Provided records ▸
■ ■ ■ ■ ■

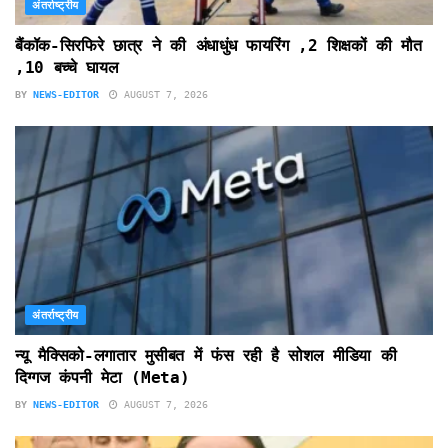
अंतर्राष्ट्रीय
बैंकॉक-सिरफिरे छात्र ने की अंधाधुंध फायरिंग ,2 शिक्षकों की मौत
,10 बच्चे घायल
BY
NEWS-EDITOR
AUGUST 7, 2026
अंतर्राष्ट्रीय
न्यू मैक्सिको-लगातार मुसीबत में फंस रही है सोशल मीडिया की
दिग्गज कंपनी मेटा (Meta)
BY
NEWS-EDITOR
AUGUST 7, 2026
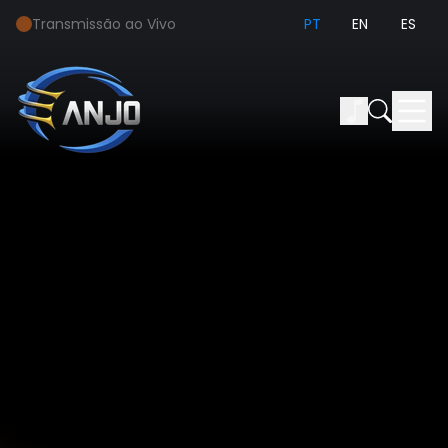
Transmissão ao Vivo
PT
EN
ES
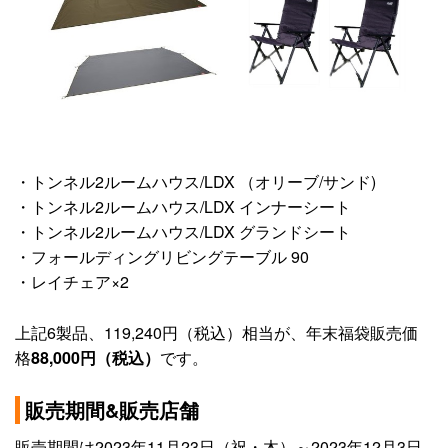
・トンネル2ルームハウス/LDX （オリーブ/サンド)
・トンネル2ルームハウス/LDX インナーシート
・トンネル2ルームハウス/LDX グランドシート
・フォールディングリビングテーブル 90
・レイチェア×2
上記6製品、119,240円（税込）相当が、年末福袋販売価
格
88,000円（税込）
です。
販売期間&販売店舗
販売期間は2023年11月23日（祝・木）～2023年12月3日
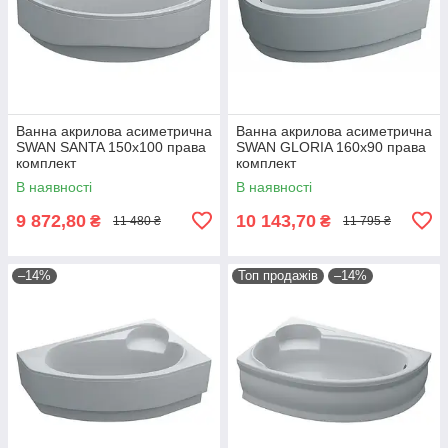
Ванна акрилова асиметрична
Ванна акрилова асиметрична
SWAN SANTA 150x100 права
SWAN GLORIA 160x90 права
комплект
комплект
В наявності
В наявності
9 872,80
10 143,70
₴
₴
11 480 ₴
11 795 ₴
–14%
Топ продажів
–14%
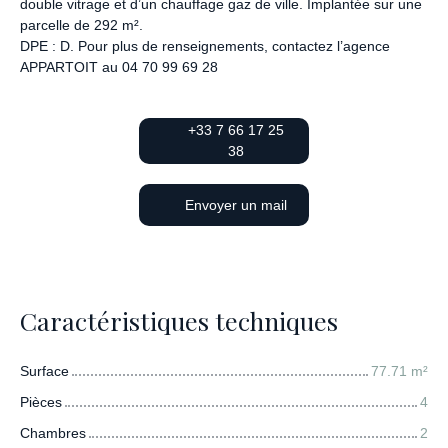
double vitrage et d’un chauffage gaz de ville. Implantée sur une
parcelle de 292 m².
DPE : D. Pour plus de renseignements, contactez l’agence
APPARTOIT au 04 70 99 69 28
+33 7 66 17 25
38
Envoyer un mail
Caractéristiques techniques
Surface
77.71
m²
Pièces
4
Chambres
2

■ ■ ■ ■ ■

Line for line, retype the material exactly, omitting any pictures.

अंतर्राष्ट्रीय
बैंकॉक-सिरफिरे छात्र ने की अंधाधुंध फायरिंग ,2 शिक्षकों की मौत
,10 बच्चे घायल
BY
NEWS-EDITOR
AUGUST 7, 2026
अंतर्राष्ट्रीय
न्यू मैक्सिको-लगातार मुसीबत में फंस रही है सोशल मीडिया की
दिग्गज कंपनी मेटा (Meta)
BY
NEWS-EDITOR
AUGUST 7, 2026
Transmissão ao Vivo
PT
EN
ES
・トンネル2ルームハウス/LDX （オリーブ/サンド)
・トンネル2ルームハウス/LDX インナーシート
・トンネル2ルームハウス/LDX グランドシート
・フォールディングリビングテーブル 90
・レイチェア×2
上記6製品、119,240円（税込）相当が、年末福袋販売価
格
88,000円（税込）
です。
販売期間&販売店舗
販売期間は2023年11月23日（祝・木）～2023年12月3日
Ванна акрилова асиметрична
Ванна акрилова асиметрична
SWAN SANTA 150x100 права
SWAN GLORIA 160x90 права
комплект
комплект
В наявності
В наявності
9 872,80
10 143,70
₴
₴
11 480 ₴
11 795 ₴
–14%
Топ продажів
–14%
double vitrage et d’un chauffage gaz de ville. Implantée sur une
parcelle de 292 m².
DPE : D. Pour plus de renseignements, contactez l’agence
APPARTOIT au 04 70 99 69 28
+33 7 66 17 25
38
Envoyer un mail
Caractéristiques techniques
Surface
77.71
m²
Pièces
4
Chambres
2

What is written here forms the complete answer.